I'm running two timers on STM32F303 which do square wave output on two hardware pins. They are clocked by the 72MHz internal clock. They count down to 0 and reload from ARR register, which sets the output frequency. The two timers run perfectly syncronous, i.e the CNT registers of the timers have a constant offset.

Then I permanently have to switch the frequency for both timers by modifying the ARR registers.  As a result the CNT registers of the two timers begin to slip, i.e. the offset is changing.

I suspect the following: I modify the two ARR registers consecutively. I check for CNT counters to be high enough so no reload takes place while modifying the ARR registers.  Maybe an interrupt happens in between ARR update for the first counter and ARR update for the second counter. So one CNT register is updated from the old ARR value, the other from the new one. So the two counter values begin to slip.

 

I use the eval board for STM32F303 and initialize all to the default values with CubeIDE12. I hope and I'm quite sure I killed all interrupt sources, but there are hidden corners in CubeIDE. When I check the runtime of an arbitrary set of code I get changing numbers of systicks for that code. I'm running the board over the USB debug setup from the host, so the debug may kick in with interrupts.

 

How can I switch off all interrupt, especially with regard to CubeIDE and debug mode from host?

 

Thank you.

Cheers

Detlef

 

2 REPLIES 2
MasterT
Lead

If I need two timers in sync, than configure both of them in slave mode and add one more Master timer. Than to do PWM reconfig,  I stopped master timer, change two slaves configuration, and than start master.

TDK
Guru

__disable_irq() will globally disable all interrupts. It would be fine to call this while you update the registers.

__disable_irq();
TIM1->ARR = xxx;
TIM2->ARR = xxx;
__enable_irq();

You should re-check to ensure TIM1->CNT is in the appropriate range after you disable interrupts and before you set ARR.

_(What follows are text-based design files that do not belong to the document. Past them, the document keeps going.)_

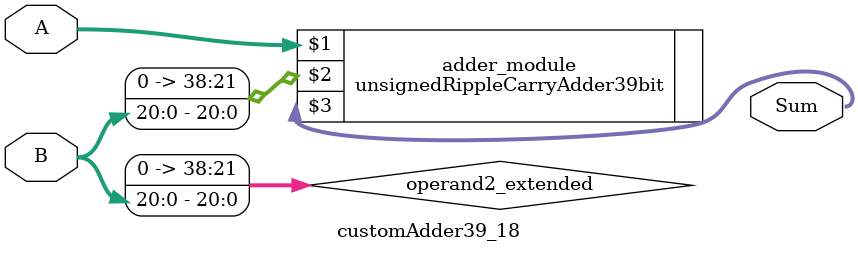
<source format=v>
module customAdder39_18(
                        input [38 : 0] A,
                        input [20 : 0] B,
                        
                        output [39 : 0] Sum
                );

        wire [38 : 0] operand2_extended;
        
        assign operand2_extended =  {18'b0, B};
        
        unsignedRippleCarryAdder39bit adder_module(
            A,
            operand2_extended,
            Sum
        );
        
        endmodule
        
</source>
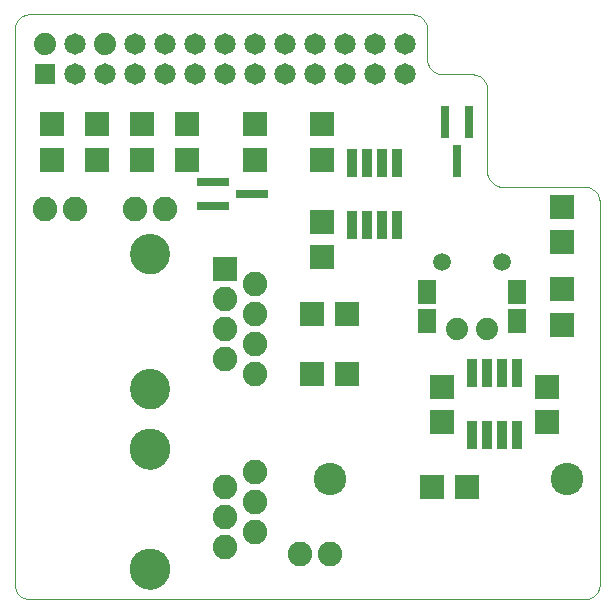
<source format=gbs>
G75*
G70*
%OFA0B0*%
%FSLAX24Y24*%
%IPPOS*%
%LPD*%
%AMOC8*
5,1,8,0,0,1.08239X$1,22.5*
%
%ADD10C,0.0000*%
%ADD11R,0.0714X0.0714*%
%ADD12C,0.0740*%
%ADD13C,0.0714*%
%ADD14R,0.0320X0.0950*%
%ADD15R,0.0789X0.0790*%
%ADD16R,0.0790X0.0789*%
%ADD17C,0.1080*%
%ADD18R,0.0300X0.1100*%
%ADD19R,0.0631X0.0789*%
%ADD20C,0.0820*%
%ADD21R,0.0820X0.0820*%
%ADD22C,0.1340*%
%ADD23C,0.1360*%
%ADD24R,0.1100X0.0300*%
%ADD25C,0.0596*%
D10*
X002680Y002680D02*
X021180Y002680D01*
X021224Y002682D01*
X021267Y002688D01*
X021309Y002697D01*
X021351Y002710D01*
X021391Y002727D01*
X021430Y002747D01*
X021467Y002770D01*
X021501Y002797D01*
X021534Y002826D01*
X021563Y002859D01*
X021590Y002893D01*
X021613Y002930D01*
X021633Y002969D01*
X021650Y003009D01*
X021663Y003051D01*
X021672Y003093D01*
X021678Y003136D01*
X021680Y003180D01*
X021680Y015930D01*
X021678Y015974D01*
X021672Y016017D01*
X021663Y016059D01*
X021650Y016101D01*
X021633Y016141D01*
X021613Y016180D01*
X021590Y016217D01*
X021563Y016251D01*
X021534Y016284D01*
X021501Y016313D01*
X021467Y016340D01*
X021430Y016363D01*
X021391Y016383D01*
X021351Y016400D01*
X021309Y016413D01*
X021267Y016422D01*
X021224Y016428D01*
X021180Y016430D01*
X018430Y016430D01*
X018386Y016432D01*
X018343Y016438D01*
X018301Y016447D01*
X018259Y016460D01*
X018219Y016477D01*
X018180Y016497D01*
X018143Y016520D01*
X018109Y016547D01*
X018076Y016576D01*
X018047Y016609D01*
X018020Y016643D01*
X017997Y016680D01*
X017977Y016719D01*
X017960Y016759D01*
X017947Y016801D01*
X017938Y016843D01*
X017932Y016886D01*
X017930Y016930D01*
X017930Y019680D01*
X017928Y019724D01*
X017922Y019767D01*
X017913Y019809D01*
X017900Y019851D01*
X017883Y019891D01*
X017863Y019930D01*
X017840Y019967D01*
X017813Y020001D01*
X017784Y020034D01*
X017751Y020063D01*
X017717Y020090D01*
X017680Y020113D01*
X017641Y020133D01*
X017601Y020150D01*
X017559Y020163D01*
X017517Y020172D01*
X017474Y020178D01*
X017430Y020180D01*
X016430Y020180D01*
X016386Y020182D01*
X016343Y020188D01*
X016301Y020197D01*
X016259Y020210D01*
X016219Y020227D01*
X016180Y020247D01*
X016143Y020270D01*
X016109Y020297D01*
X016076Y020326D01*
X016047Y020359D01*
X016020Y020393D01*
X015997Y020430D01*
X015977Y020469D01*
X015960Y020509D01*
X015947Y020551D01*
X015938Y020593D01*
X015932Y020636D01*
X015930Y020680D01*
X015930Y021680D01*
X015928Y021724D01*
X015922Y021767D01*
X015913Y021809D01*
X015900Y021851D01*
X015883Y021891D01*
X015863Y021930D01*
X015840Y021967D01*
X015813Y022001D01*
X015784Y022034D01*
X015751Y022063D01*
X015717Y022090D01*
X015680Y022113D01*
X015641Y022133D01*
X015601Y022150D01*
X015559Y022163D01*
X015517Y022172D01*
X015474Y022178D01*
X015430Y022180D01*
X002680Y022180D01*
X002636Y022178D01*
X002593Y022172D01*
X002551Y022163D01*
X002509Y022150D01*
X002469Y022133D01*
X002430Y022113D01*
X002393Y022090D01*
X002359Y022063D01*
X002326Y022034D01*
X002297Y022001D01*
X002270Y021967D01*
X002247Y021930D01*
X002227Y021891D01*
X002210Y021851D01*
X002197Y021809D01*
X002188Y021767D01*
X002182Y021724D01*
X002180Y021680D01*
X002180Y003180D01*
X002182Y003136D01*
X002188Y003093D01*
X002197Y003051D01*
X002210Y003009D01*
X002227Y002969D01*
X002247Y002930D01*
X002270Y002893D01*
X002297Y002859D01*
X002326Y002826D01*
X002359Y002797D01*
X002393Y002770D01*
X002430Y002747D01*
X002469Y002727D01*
X002509Y002710D01*
X002551Y002697D01*
X002593Y002688D01*
X002636Y002682D01*
X002680Y002680D01*
X006040Y003680D02*
X006042Y003730D01*
X006048Y003780D01*
X006058Y003829D01*
X006071Y003878D01*
X006089Y003925D01*
X006110Y003971D01*
X006134Y004014D01*
X006162Y004056D01*
X006193Y004096D01*
X006227Y004133D01*
X006264Y004167D01*
X006304Y004198D01*
X006346Y004226D01*
X006389Y004250D01*
X006435Y004271D01*
X006482Y004289D01*
X006531Y004302D01*
X006580Y004312D01*
X006630Y004318D01*
X006680Y004320D01*
X006730Y004318D01*
X006780Y004312D01*
X006829Y004302D01*
X006878Y004289D01*
X006925Y004271D01*
X006971Y004250D01*
X007014Y004226D01*
X007056Y004198D01*
X007096Y004167D01*
X007133Y004133D01*
X007167Y004096D01*
X007198Y004056D01*
X007226Y004014D01*
X007250Y003971D01*
X007271Y003925D01*
X007289Y003878D01*
X007302Y003829D01*
X007312Y003780D01*
X007318Y003730D01*
X007320Y003680D01*
X007318Y003630D01*
X007312Y003580D01*
X007302Y003531D01*
X007289Y003482D01*
X007271Y003435D01*
X007250Y003389D01*
X007226Y003346D01*
X007198Y003304D01*
X007167Y003264D01*
X007133Y003227D01*
X007096Y003193D01*
X007056Y003162D01*
X007014Y003134D01*
X006971Y003110D01*
X006925Y003089D01*
X006878Y003071D01*
X006829Y003058D01*
X006780Y003048D01*
X006730Y003042D01*
X006680Y003040D01*
X006630Y003042D01*
X006580Y003048D01*
X006531Y003058D01*
X006482Y003071D01*
X006435Y003089D01*
X006389Y003110D01*
X006346Y003134D01*
X006304Y003162D01*
X006264Y003193D01*
X006227Y003227D01*
X006193Y003264D01*
X006162Y003304D01*
X006134Y003346D01*
X006110Y003389D01*
X006089Y003435D01*
X006071Y003482D01*
X006058Y003531D01*
X006048Y003580D01*
X006042Y003630D01*
X006040Y003680D01*
X006040Y007680D02*
X006042Y007730D01*
X006048Y007780D01*
X006058Y007829D01*
X006071Y007878D01*
X006089Y007925D01*
X006110Y007971D01*
X006134Y008014D01*
X006162Y008056D01*
X006193Y008096D01*
X006227Y008133D01*
X006264Y008167D01*
X006304Y008198D01*
X006346Y008226D01*
X006389Y008250D01*
X006435Y008271D01*
X006482Y008289D01*
X006531Y008302D01*
X006580Y008312D01*
X006630Y008318D01*
X006680Y008320D01*
X006730Y008318D01*
X006780Y008312D01*
X006829Y008302D01*
X006878Y008289D01*
X006925Y008271D01*
X006971Y008250D01*
X007014Y008226D01*
X007056Y008198D01*
X007096Y008167D01*
X007133Y008133D01*
X007167Y008096D01*
X007198Y008056D01*
X007226Y008014D01*
X007250Y007971D01*
X007271Y007925D01*
X007289Y007878D01*
X007302Y007829D01*
X007312Y007780D01*
X007318Y007730D01*
X007320Y007680D01*
X007318Y007630D01*
X007312Y007580D01*
X007302Y007531D01*
X007289Y007482D01*
X007271Y007435D01*
X007250Y007389D01*
X007226Y007346D01*
X007198Y007304D01*
X007167Y007264D01*
X007133Y007227D01*
X007096Y007193D01*
X007056Y007162D01*
X007014Y007134D01*
X006971Y007110D01*
X006925Y007089D01*
X006878Y007071D01*
X006829Y007058D01*
X006780Y007048D01*
X006730Y007042D01*
X006680Y007040D01*
X006630Y007042D01*
X006580Y007048D01*
X006531Y007058D01*
X006482Y007071D01*
X006435Y007089D01*
X006389Y007110D01*
X006346Y007134D01*
X006304Y007162D01*
X006264Y007193D01*
X006227Y007227D01*
X006193Y007264D01*
X006162Y007304D01*
X006134Y007346D01*
X006110Y007389D01*
X006089Y007435D01*
X006071Y007482D01*
X006058Y007531D01*
X006048Y007580D01*
X006042Y007630D01*
X006040Y007680D01*
X006050Y009680D02*
X006052Y009730D01*
X006058Y009780D01*
X006068Y009829D01*
X006082Y009877D01*
X006099Y009924D01*
X006120Y009969D01*
X006145Y010013D01*
X006173Y010054D01*
X006205Y010093D01*
X006239Y010130D01*
X006276Y010164D01*
X006316Y010194D01*
X006358Y010221D01*
X006402Y010245D01*
X006448Y010266D01*
X006495Y010282D01*
X006543Y010295D01*
X006593Y010304D01*
X006642Y010309D01*
X006693Y010310D01*
X006743Y010307D01*
X006792Y010300D01*
X006841Y010289D01*
X006889Y010274D01*
X006935Y010256D01*
X006980Y010234D01*
X007023Y010208D01*
X007064Y010179D01*
X007103Y010147D01*
X007139Y010112D01*
X007171Y010074D01*
X007201Y010034D01*
X007228Y009991D01*
X007251Y009947D01*
X007270Y009901D01*
X007286Y009853D01*
X007298Y009804D01*
X007306Y009755D01*
X007310Y009705D01*
X007310Y009655D01*
X007306Y009605D01*
X007298Y009556D01*
X007286Y009507D01*
X007270Y009459D01*
X007251Y009413D01*
X007228Y009369D01*
X007201Y009326D01*
X007171Y009286D01*
X007139Y009248D01*
X007103Y009213D01*
X007064Y009181D01*
X007023Y009152D01*
X006980Y009126D01*
X006935Y009104D01*
X006889Y009086D01*
X006841Y009071D01*
X006792Y009060D01*
X006743Y009053D01*
X006693Y009050D01*
X006642Y009051D01*
X006593Y009056D01*
X006543Y009065D01*
X006495Y009078D01*
X006448Y009094D01*
X006402Y009115D01*
X006358Y009139D01*
X006316Y009166D01*
X006276Y009196D01*
X006239Y009230D01*
X006205Y009267D01*
X006173Y009306D01*
X006145Y009347D01*
X006120Y009391D01*
X006099Y009436D01*
X006082Y009483D01*
X006068Y009531D01*
X006058Y009580D01*
X006052Y009630D01*
X006050Y009680D01*
X006050Y014180D02*
X006052Y014230D01*
X006058Y014280D01*
X006068Y014329D01*
X006082Y014377D01*
X006099Y014424D01*
X006120Y014469D01*
X006145Y014513D01*
X006173Y014554D01*
X006205Y014593D01*
X006239Y014630D01*
X006276Y014664D01*
X006316Y014694D01*
X006358Y014721D01*
X006402Y014745D01*
X006448Y014766D01*
X006495Y014782D01*
X006543Y014795D01*
X006593Y014804D01*
X006642Y014809D01*
X006693Y014810D01*
X006743Y014807D01*
X006792Y014800D01*
X006841Y014789D01*
X006889Y014774D01*
X006935Y014756D01*
X006980Y014734D01*
X007023Y014708D01*
X007064Y014679D01*
X007103Y014647D01*
X007139Y014612D01*
X007171Y014574D01*
X007201Y014534D01*
X007228Y014491D01*
X007251Y014447D01*
X007270Y014401D01*
X007286Y014353D01*
X007298Y014304D01*
X007306Y014255D01*
X007310Y014205D01*
X007310Y014155D01*
X007306Y014105D01*
X007298Y014056D01*
X007286Y014007D01*
X007270Y013959D01*
X007251Y013913D01*
X007228Y013869D01*
X007201Y013826D01*
X007171Y013786D01*
X007139Y013748D01*
X007103Y013713D01*
X007064Y013681D01*
X007023Y013652D01*
X006980Y013626D01*
X006935Y013604D01*
X006889Y013586D01*
X006841Y013571D01*
X006792Y013560D01*
X006743Y013553D01*
X006693Y013550D01*
X006642Y013551D01*
X006593Y013556D01*
X006543Y013565D01*
X006495Y013578D01*
X006448Y013594D01*
X006402Y013615D01*
X006358Y013639D01*
X006316Y013666D01*
X006276Y013696D01*
X006239Y013730D01*
X006205Y013767D01*
X006173Y013806D01*
X006145Y013847D01*
X006120Y013891D01*
X006099Y013936D01*
X006082Y013983D01*
X006068Y014031D01*
X006058Y014080D01*
X006052Y014130D01*
X006050Y014180D01*
D11*
X003180Y020180D03*
D12*
X003180Y021180D03*
X005180Y021180D03*
X016930Y011680D03*
X017930Y011680D03*
D13*
X015180Y020180D03*
X015180Y021180D03*
X014180Y021180D03*
X014180Y020180D03*
X013180Y020180D03*
X013180Y021180D03*
X012180Y021180D03*
X012180Y020180D03*
X011180Y020180D03*
X011180Y021180D03*
X010180Y021180D03*
X010180Y020180D03*
X009180Y020180D03*
X009180Y021180D03*
X008180Y021180D03*
X008180Y020180D03*
X007180Y020180D03*
X007180Y021180D03*
X006180Y021180D03*
X006180Y020180D03*
X005180Y020180D03*
X004180Y020180D03*
X004180Y021180D03*
D14*
X013430Y017210D03*
X013930Y017210D03*
X014430Y017210D03*
X014930Y017210D03*
X014930Y015150D03*
X014430Y015150D03*
X013930Y015150D03*
X013430Y015150D03*
X017430Y010210D03*
X017930Y010210D03*
X018430Y010210D03*
X018930Y010210D03*
X018930Y008150D03*
X018430Y008150D03*
X017930Y008150D03*
X017430Y008150D03*
D15*
X017270Y006430D03*
X016090Y006430D03*
X013270Y010180D03*
X012090Y010180D03*
X012090Y012180D03*
X013270Y012180D03*
D16*
X012430Y014090D03*
X012430Y015270D03*
X012430Y017340D03*
X012430Y018520D03*
X010180Y018520D03*
X010180Y017340D03*
X007930Y017340D03*
X007930Y018520D03*
X006430Y018520D03*
X006430Y017340D03*
X004930Y017340D03*
X004930Y018520D03*
X003430Y018520D03*
X003430Y017340D03*
X016430Y009770D03*
X016430Y008590D03*
X019930Y008590D03*
X019930Y009770D03*
X020430Y011840D03*
X020430Y013020D03*
X020430Y014590D03*
X020430Y015770D03*
D17*
X020580Y006680D03*
X012706Y006680D03*
D18*
X016930Y017280D03*
X016530Y018580D03*
X017330Y018580D03*
D19*
X015930Y012912D03*
X015930Y011948D03*
X018930Y011948D03*
X018930Y012912D03*
D20*
X010180Y013180D03*
X010180Y012180D03*
X009180Y011680D03*
X009180Y010680D03*
X010180Y010180D03*
X010180Y011180D03*
X009180Y012680D03*
X007180Y015680D03*
X006180Y015680D03*
X004180Y015680D03*
X003180Y015680D03*
X010180Y006930D03*
X010180Y005930D03*
X010180Y004930D03*
X009180Y004430D03*
X009180Y005430D03*
X009180Y006430D03*
X011680Y004180D03*
X012680Y004180D03*
D21*
X009180Y013680D03*
D22*
X006680Y014180D03*
X006680Y009680D03*
D23*
X006680Y007680D03*
X006680Y003680D03*
D24*
X008780Y015780D03*
X008780Y016580D03*
X010080Y016180D03*
D25*
X016430Y013930D03*
X018430Y013930D03*
M02*

</source>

Using systick to time events isn't the most precise thing. And it will be invalid if you have interrupts disabled. It would be better to use DWT->CYCCNT or a 32-bit timer.

Your method for resetting the timers should work. If they're upcounting, which is typical, you would wait for them to overflow (i.e. have a low CNT), then update. If you know which one is behind the other, and they're only off by a few counts, this should be straightforward.